Nature Canada and its partners are happy to see that Indigenous conservation plays a strong role in the Strategy (though programs like Indigenous Guardians need renewed funding). We’re also pleased that the Strategy addresses nature-harming subsidies for agriculture, fisheries and energy. Phasing out these subsidies by mid-2025, however, will be a challenge.

Apart from this, the Strategy falls short in several important areas. For one thing, it is lacking timelines and progress indicators — the very thing that would make it an effective action plan. Secondly, it follows NRCan’s State of the Forest report in representing industrial logging as benign and carbon-neutral. (For a different take, please see the “counter-report” The State of the Forest in Canada: Seeing Through the Spin, released by eight environmental organizations including Nature Canada.) Finally, current funding is insufficient to achieve the targets outlined in the Strategy, especially those described as “additional opportunities.”

The idea of the Nature Accountability Bill is to give the Strategy teeth. With a strong bill, Canada can hopefully avoid the mistakes associated with its efforts to meet the previous global biodiversity commitments, the Aichi Targets. These went largely unfulfilled because there was no corresponding law to make the government accountable for lack of progress. The Nature Accountability Bill, in its current form, is not robust enough to prevent a recurrence of this fate. It does not outline clear consequences for governments failing to properly execute the Strategy, only “course corrections” (nudging departments in the right direction).
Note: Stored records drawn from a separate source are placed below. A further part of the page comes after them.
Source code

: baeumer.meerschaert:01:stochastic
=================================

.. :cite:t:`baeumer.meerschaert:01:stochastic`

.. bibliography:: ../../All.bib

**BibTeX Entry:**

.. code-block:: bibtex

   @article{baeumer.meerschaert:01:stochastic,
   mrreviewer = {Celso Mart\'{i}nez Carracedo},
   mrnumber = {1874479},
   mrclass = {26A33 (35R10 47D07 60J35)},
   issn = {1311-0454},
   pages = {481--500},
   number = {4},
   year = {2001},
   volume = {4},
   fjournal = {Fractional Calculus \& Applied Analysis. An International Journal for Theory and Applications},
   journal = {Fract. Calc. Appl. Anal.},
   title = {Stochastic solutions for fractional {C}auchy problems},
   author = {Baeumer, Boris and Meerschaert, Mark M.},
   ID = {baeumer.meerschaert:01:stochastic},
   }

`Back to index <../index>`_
Nor does the Bill actually enshrine the targets of the Kunming-Montreal Global Biodiversity Framework in the legislation.

But the good news is that, over the next few months, parliamentarians will have a chance to improve both the Bill and Strategy. Nature Canada and its partners will be working with all political parties to make the legislation stronger and more precise. We also want to ensure that the provinces are active participants in the process. And finally, we will be urging the Prime Minister and Minister of Finance to announce funding for all identified actions at (or before) COP 16, to be held in Colombia in October 2024.

But for now, we’re celebrating. Kudos to decision-makers for making the Strategy and Bill a reality, and heartfelt thanks to our supporters for being there every step of the way!